Saturday, February 16, 2013

Responsibility in Knowledge and Da’wa

‘Alî b. Abî Tâlib – Allah be pleased with him – said: Narrate to people what they can understand; do you want Allah and His Messenger to be disbelieved? Quoted by Al-Bukhârî, Al-Sahîh, Chapter about a person preferring some people with certain knowledge to the exclusion of others.

Ibn Hajr said in Fath Al-Bârî, “[In this narration] there is evidence that ambiguous knowledge should not be mentioned amongst the general public.”

Shaykh Muhammad b. Sâlih Al-‘Uthaymîn – Allah have mercy on him – explained this very important and often misunderstood point beautifully. After mentioning the narration of ‘Alî, he states: It is therefore an aspect of wisdom in da’wah (calling others to Allah) that you should not surprise people with things they are not able to comprehend. Rather, you should call them in stages, bit by bit until their minds settle…”
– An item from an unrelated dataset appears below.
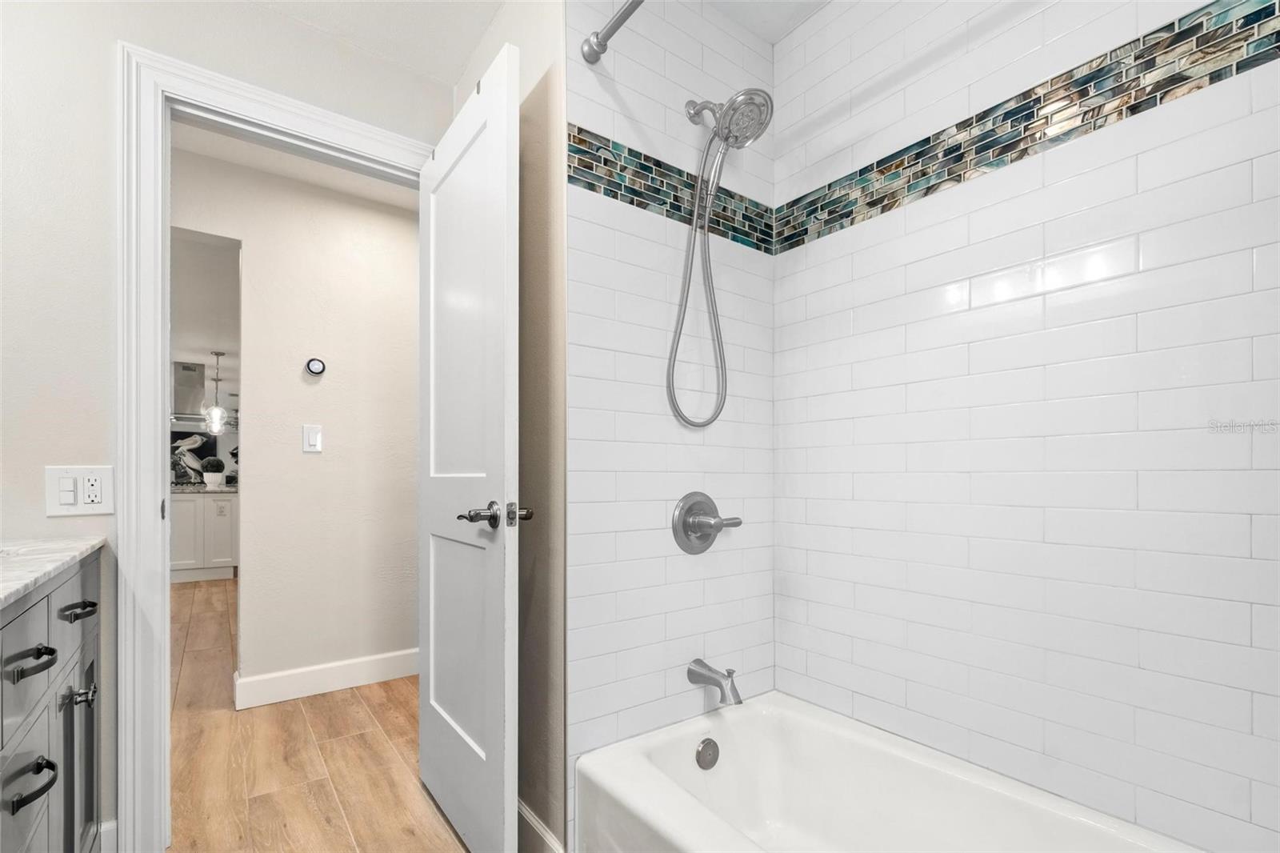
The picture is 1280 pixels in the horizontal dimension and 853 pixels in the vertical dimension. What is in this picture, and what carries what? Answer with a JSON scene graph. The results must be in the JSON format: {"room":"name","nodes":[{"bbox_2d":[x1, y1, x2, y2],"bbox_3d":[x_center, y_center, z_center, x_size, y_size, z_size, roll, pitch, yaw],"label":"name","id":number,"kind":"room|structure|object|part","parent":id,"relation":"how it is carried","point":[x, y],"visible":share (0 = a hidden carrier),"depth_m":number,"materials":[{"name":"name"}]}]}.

He goes on to say: “[The statement of ‘Alî] ‘Do you want Allah and His Messenger to be disbelieved?’ is a rhetorical question, posed as a criticism of such behavior. It means: by narrating to people things they cannot understand do you want Allah and His Messenger to be disbelieved? This is because in such cases when you say, “Allah said, and His Messenger said” they will say you have lied if their minds cannot comprehend what you are saying. Here, they are not disbelieving Allah and His Messenger, but they are disbelieving you because of this speech that you have attributed to Allah and His Messenger. Thus they will end up disbelieving Allah and His Messenger – not directly – but by way of the one who transmits this knowledge (i.e. you).
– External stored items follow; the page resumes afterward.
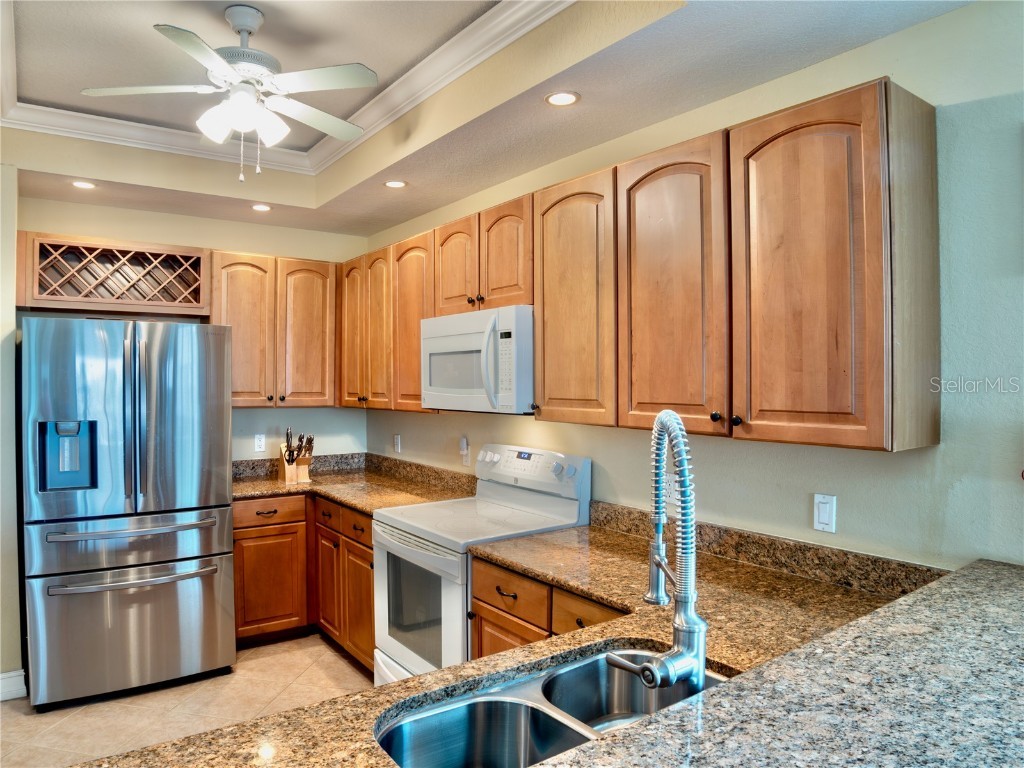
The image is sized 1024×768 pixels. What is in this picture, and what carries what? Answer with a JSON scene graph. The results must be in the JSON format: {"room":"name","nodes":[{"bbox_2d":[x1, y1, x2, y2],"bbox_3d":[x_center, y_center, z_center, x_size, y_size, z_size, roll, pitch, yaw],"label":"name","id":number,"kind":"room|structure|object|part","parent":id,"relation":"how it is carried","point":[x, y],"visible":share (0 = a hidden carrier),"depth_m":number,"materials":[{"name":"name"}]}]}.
{"room":"kitchen","nodes":[
{"label":"kitchen","id":0,"kind":"room"},
{"bbox_2d":[0,168,21,699],"bbox_3d":[-3.115,0.128,3.150,1.352,2.790,0.800,0,0,-36],"label":"left wall","id":1,"kind":"structure","parent":0,"point":[15,579],"depth_m":3.23,"materials":[{"name":"paint"}]},
{"bbox_2d":[0,669,26,701],"bbox_3d":[-2.843,1.467,2.867,1.176,0.123,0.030,0,0,-36],"label":"baseboard","id":2,"kind":"structure","parent":1,"relation":"attached to","point":[13,674],"depth_m":3.22,"materials":[{"name":"white paint"}]},
{"bbox_2d":[0,631,374,767],"bbox_3d":[-0.483,1.582,0.959,4.268,0.097,7.188,0,0,-36],"label":"floor","id":3,"kind":"structure","parent":0,"point":[81,721],"depth_m":3.15,"materials":[{"name":"beige tile"}]},
{"bbox_2d":[18,316,235,709],"bbox_3d":[-2.032,0.607,3.544,0.895,1.818,0.911,0,0,-36],"label":"refrigerator","id":4,"kind":"object","parent":3,"relation":"on","point":[174,599],"visible":1,"depth_m":3.19,"materials":[{"name":"silver metal"}]},
{"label":"freezer drawer","id":5,"kind":"part","parent":4,"relation":"part of","materials":[{"name":"silver metal"}]},
{"bbox_3d":[-1.826,1.188,3.290,0.970,0.593,0.175,0,0,-36],"label":"freezer drawer","id":6,"kind":"part","parent":4,"relation":"part of","materials":[{"name":"silver metal"}]},
{"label":"freezer handle","id":7,"kind":"part","parent":4,"relation":"part of","materials":[{"name":"silver metal"}]},
{"bbox_3d":[-1.809,0.929,3.230,0.752,0.030,0.130,0,0,-36],"label":"freezer handle","id":8,"kind":"part","parent":4,"relation":"part of","materials":[{"name":"silver metal"}]},
{"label":"refrigerator handles","id":9,"kind":"part","parent":4,"relation":"part of","materials":[{"name":"silver metal"}]},
{"bbox_2d":[233,491,374,668],"bbox_3d":[-1.127,1.086,3.944,0.999,0.858,1.336,0,0,-36],"label":"base cabinet","id":10,"kind":"object","parent":3,"relation":"on","point":[240,560],"visible":0.32,"depth_m":3.75,"materials":[{"name":"brown wood"}]},
{"bbox_3d":[-1.450,0.754,3.952,0.423,0.133,0.040,0,0,-36],"label":"drawer","id":11,"kind":"part","parent":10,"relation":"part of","materials":[{"name":"brown wood"}]},
{"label":"cabinet door","id":12,"kind":"part","parent":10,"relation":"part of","materials":[{"name":"brown wood"}]},
{"bbox_3d":[-1.039,1.170,3.844,0.099,0.560,0.339,0,0,-36],"label":"cabinet door","id":13,"kind":"part","parent":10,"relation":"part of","materials":[{"name":"brown wood"}]},
{"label":"drawers","id":14,"kind":"part","parent":10,"relation":"part of","materials":[{"name":"brown wood"}]},
{"bbox_2d":[231,452,474,514],"bbox_3d":[-1.022,0.581,3.915,1.108,0.141,1.676,0,0,-36],"label":"countertop","id":15,"kind":"structure","parent":10,"relation":"on","point":[285,487],"depth_m":4.01,"materials":[{"name":"stone"}]},
{"bbox_2d":[278,430,313,483],"bbox_3d":[-1.349,0.448,4.166,0.162,0.322,0.266,0,0,-36],"label":"knife block","id":16,"kind":"object","parent":15,"relation":"on","point":[287,474],"visible":0.98,"depth_m":4.13,"materials":[{"name":"brown wood"}]},
{"bbox_2d":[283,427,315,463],"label":"knives","id":17,"kind":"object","parent":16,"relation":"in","point":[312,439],"visible":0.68,"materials":[{"name":"black plastic"}]},
{"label":"drawer","id":18,"kind":"part","parent":10,"relation":"part of","materials":[{"name":"brown wood"}]},
{"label":"cabinet door","id":19,"kind":"part","parent":10,"relation":"part of","materials":[{"name":"brown wood"}]},
{"bbox_2d":[373,445,589,683],"bbox_3d":[-0.171,0.918,3.010,0.729,1.209,0.768,0,0,-36],"label":"stove","id":20,"kind":"object","parent":3,"relation":"on","point":[427,553],"visible":0.54,"depth_m":2.92,"materials":[{"name":"white metal"}]},
{"bbox_3d":[-0.431,0.999,2.913,0.073,0.621,0.731,0,0,-36],"label":"oven door","id":21,"kind":"part","parent":20,"relation":"part of","materials":[{"name":"white glass"}]},
{"bbox_3d":[0.043,0.408,3.217,0.148,0.196,0.721,0,0,-36],"label":"control panel","id":22,"kind":"part","parent":20,"relation":"part of","materials":[{"name":"white"}]},
{"bbox_2d":[468,554,630,659],"bbox_3d":[0.338,1.086,2.370,0.642,0.865,0.903,0,0,-36],"label":"base cabinet","id":23,"kind":"object","parent":3,"relation":"on","point":[486,614],"visible":0.1,"depth_m":2.33,"materials":[{"name":"brown wood"}]},
{"bbox_2d":[79,543,1018,767],"bbox_3d":[0.303,0.701,1.470,2.443,0.048,1.296,0,0,-36],"label":"granite countertop","id":24,"kind":"structure","parent":23,"relation":"on","point":[545,766],"depth_m":1.55,"materials":[{"name":"stone"}]},
{"bbox_2d":[373,646,727,767],"bbox_3d":[0.131,0.747,1.271,0.826,0.195,0.447,0,0,-36],"label":"double sink","id":25,"kind":"object","parent":24,"relation":"in","point":[581,738],"visible":0.72,"depth_m":1.39,"materials":[{"name":"silver metal"}]},
{"bbox_2d":[609,408,710,690],"bbox_3d":[0.261,0.323,1.252,0.202,0.567,0.204,0,0,-36],"label":"kitchen faucet","id":26,"kind":"object","parent":24,"relation":"on","point":[671,678],"visible":0.99,"depth_m":1.20,"materials":[{"name":"silver metal"}]},
{"bbox_2d":[17,194,369,460],"bbox_3d":[-2.016,0.149,4.238,2.203,2.768,0.121,0,0,-36],"label":"back wall","id":27,"kind":"structure","parent":0,"point":[181,244],"depth_m":4.31,"materials":[{"name":"beige paint"}]},
{"bbox_2d":[17,234,209,317],"bbox_3d":[-2.236,-0.587,3.783,0.909,0.395,0.348,0,0,-36],"label":"wine rack","id":28,"kind":"object","parent":27,"relation":"attached to","point":[54,297],"visible":0.94,"depth_m":3.70,"materials":[{"name":"brown wood"}]},
{"bbox_2d":[254,433,265,452],"bbox_3d":[-1.657,0.389,4.375,0.071,0.116,0.009,0,0,-36],"label":"wall outlet","id":29,"kind":"object","parent":27,"relation":"attached to","point":[259,444],"visible":0.99,"depth_m":4.37,"materials":[{"name":"white plastic"}]},
{"bbox_2d":[209,250,339,408],"bbox_3d":[-1.532,-0.323,4.277,0.795,0.939,0.347,0,0,-36],"label":"upper cabinet","id":30,"kind":"object","parent":27,"relation":"attached to","point":[240,282],"visible":0.83,"depth_m":4.14,"materials":[{"name":"brown wood"}]},
{"bbox_3d":[-1.675,-0.300,4.119,0.364,0.948,0.201,0,0,-36],"label":"cabinet door","id":31,"kind":"part","parent":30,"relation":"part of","materials":[{"name":"brown wood"}]},
{"bbox_3d":[-1.319,-0.289,4.296,0.339,0.944,0.139,0,0,-36],"label":"upper cabinet door","id":32,"kind":"part","parent":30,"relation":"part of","materials":[{"name":"brown wood"}]},
{"bbox_2d":[1,0,966,241],"bbox_3d":[-0.535,-1.221,1.197,3.687,0.322,7.047,0,0,-36],"label":"ceiling","id":33,"kind":"structure","parent":0,"point":[420,196],"depth_m":2.63,"materials":[{"name":"paint"}]},
{"bbox_2d":[70,179,96,189],"bbox_3d":[-2.248,-1.045,3.490,0.136,0.006,0.136,0,0,-36],"label":"recessed light","id":34,"kind":"object","parent":33,"relation":"in","point":[81,183],"visible":0.99,"depth_m":3.49,"materials":[{"name":"white"}]},
{"bbox_2d":[83,1,378,181],"bbox_3d":[-0.946,-1.026,2.407,0.935,0.607,0.920,0,0,-21],"label":"ceiling fan","id":35,"kind":"object","parent":33,"relation":"hanging from","point":[223,67],"visible":0.99,"depth_m":2.34,"materials":[{"name":"white metal"}]},
{"bbox_2d":[251,203,271,211],"bbox_3d":[-1.498,-1.051,3.980,0.133,0.007,0.134,0,0,-36],"label":"recessed light","id":36,"kind":"object","parent":33,"relation":"in","point":[259,207],"visible":0.99,"depth_m":3.97,"materials":[{"name":"white"}]},
{"bbox_2d":[2,0,566,175],"bbox_3d":[-0.870,-1.277,1.739,2.319,0.104,4.036,0,0,-36],"label":"crown molding","id":37,"kind":"structure","parent":33,"relation":"attached to","point":[140,125],"depth_m":3.16,"materials":[{"name":"white paint"}]},
{"bbox_2d":[383,179,407,188],"bbox_3d":[-0.618,-1.053,3.510,0.136,0.006,0.137,0,0,-36],"label":"recessed light","id":38,"kind":"object","parent":33,"relation":"in","point":[393,183],"visible":0.99,"depth_m":3.50,"materials":[{"name":"white"}]},
{"bbox_2d":[544,91,580,106],"bbox_3d":[0.185,-1.053,2.463,0.140,0.007,0.140,0,0,-36],"label":"recessed light","id":39,"kind":"object","parent":33,"relation":"in","point":[565,97],"visible":0.99,"depth_m":2.46,"materials":[{"name":"white"}]},
{"bbox_2d":[362,1,1023,568],"bbox_3d":[0.942,0.134,2.260,0.128,2.790,6.822,0,0,-36],"label":"right wall","id":40,"kind":"structure","parent":0,"point":[942,446],"depth_m":1.91,"materials":[{"name":"paint"}]},
{"bbox_2d":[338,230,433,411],"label":"upper cabinet run","id":41,"kind":"object","parent":40,"relation":"attached to","point":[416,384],"visible":0.6,"depth_m":3.82,"materials":[{"name":"brown wood"}]},
{"bbox_2d":[393,434,401,452],"bbox_3d":[-0.763,0.401,4.418,0.013,0.119,0.074,0,0,-36],"label":"wall outlet","id":42,"kind":"object","parent":40,"relation":"attached to","point":[397,442],"visible":0.99,"depth_m":4.41,"materials":[{"name":"white plastic"}]},
{"bbox_2d":[459,436,470,465],"bbox_3d":[-0.271,0.374,3.734,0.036,0.146,0.069,0,0,-36],"label":"wall outlet","id":43,"kind":"object","parent":40,"relation":"attached to","point":[465,452],"visible":0.99,"depth_m":3.72,"materials":[{"name":"white plastic"}]},
{"bbox_2d":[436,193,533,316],"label":"upper cabinet","id":44,"kind":"object","parent":40,"relation":"attached to","point":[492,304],"visible":0.61,"depth_m":3.02,"materials":[{"name":"brown wood"}]},
{"bbox_2d":[418,304,533,412],"bbox_3d":[-0.088,-0.099,3.096,0.461,0.438,0.790,0,0,-36],"label":"microwave","id":45,"kind":"object","parent":44,"relation":"attached to","point":[439,321],"visible":0.81,"depth_m":2.87,"materials":[{"name":"white"}]},
{"bbox_2d":[341,79,937,451],"bbox_3d":[0.053,-0.282,2.828,0.353,0.859,2.988,0,0,-36],"label":"upper cabinet run","id":46,"kind":"object","parent":40,"relation":"attached to","point":[861,104],"visible":0.93,"depth_m":1.87,"materials":[{"name":"brown wood"}]},
{"bbox_3d":[-0.883,-0.280,3.738,0.117,0.813,0.319,0,0,-36],"label":"cabinet door","id":47,"kind":"part","parent":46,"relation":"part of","materials":[{"name":"brown wood"}]},
{"bbox_3d":[-0.710,-0.260,3.547,0.140,0.835,0.322,0,0,-36],"label":"cabinet door","id":48,"kind":"part","parent":46,"relation":"part of","materials":[{"name":"brown wood"}]},
{"bbox_3d":[-0.489,-0.261,3.306,0.148,0.840,0.372,0,0,-36],"label":"upper cabinet door","id":49,"kind":"part","parent":46,"relation":"part of","materials":[{"name":"brown wood"}]},
{"bbox_3d":[-0.250,-0.489,2.953,0.146,0.431,0.314,0,0,-36],"label":"cabinet door","id":50,"kind":"part","parent":46,"relation":"part of","materials":[{"name":"brown wood"}]},
{"bbox_3d":[-0.025,-0.495,2.676,0.137,0.450,0.300,0,0,-36],"label":"cabinet door","id":51,"kind":"part","parent":46,"relation":"part of","materials":[{"name":"brown wood"}]},
{"bbox_3d":[0.199,-0.250,2.288,0.138,0.838,0.396,0,0,-36],"label":"upper cabinet door","id":52,"kind":"part","parent":46,"relation":"part of","materials":[{"name":"brown wood"}]},
{"bbox_3d":[0.452,-0.238,1.956,0.084,0.847,0.361,0,0,-36],"label":"upper cabinet door","id":53,"kind":"part","parent":46,"relation":"part of","materials":[{"name":"brown wood"}]},
{"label":"knobs","id":54,"kind":"part","parent":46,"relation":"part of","materials":[{"name":"metal"}]},
{"bbox_3d":[0.714,-0.241,1.654,0.144,0.839,0.363,0,0,-36],"label":"upper cabinet door","id":55,"kind":"part","parent":46,"relation":"part of","materials":[{"name":"brown wood"}]},
{"bbox_2d":[663,473,676,503],"bbox_3d":[0.602,0.401,2.535,0.008,0.116,0.070,0,0,-36],"label":"wall outlet","id":56,"kind":"object","parent":40,"relation":"attached to","point":[671,487],"visible":0.67,"depth_m":2.53,"materials":[{"name":"white plastic"}]},
{"bbox_2d":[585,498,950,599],"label":"backsplash","id":57,"kind":"structure","parent":40,"relation":"attached to","point":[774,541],"depth_m":2.17,"materials":[{"name":"brown stone"}]},
{"bbox_2d":[813,493,836,532],"bbox_3d":[0.978,0.405,2.084,0.011,0.115,0.071,0,0,-36],"label":"light switch","id":58,"kind":"object","parent":40,"relation":"attached to","point":[825,517],"visible":0.98,"depth_m":2.08,"materials":[{"name":"white plastic"}]}
]}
Now if it is said: Should we stop telling people things they cannot understand even if they need to know?

The answer is: No, we do not leave this knowledge altogether, but we should tell them in a way that they will be able to understand. This is done by telling them stage by stage, bit by bit until they can accept the speech we want them to know and they can feel comfortable with it. We do not abandon knowledge that people cannot understand and just say ‘this is something they will reject or dislike so we will not speak about it.’

The same is the case with acting upon a Sunnah that people are not used to and which they might find objectionable. We should act by this Sunnah, but only after informing people about it, such that they will be able to accept it and feel comfortable about it.

We learn from this narration (of ‘Alî) that it is important to employ wisdom in calling to Allah, and that it is incumbent upon anyone who calls to Allah to consider the level of understanding of those he is inviting, and that he should put everyone in their proper place. [Majmû’ Fatâwâ Ibn ‘Uthaymîn Vol.10 p140.]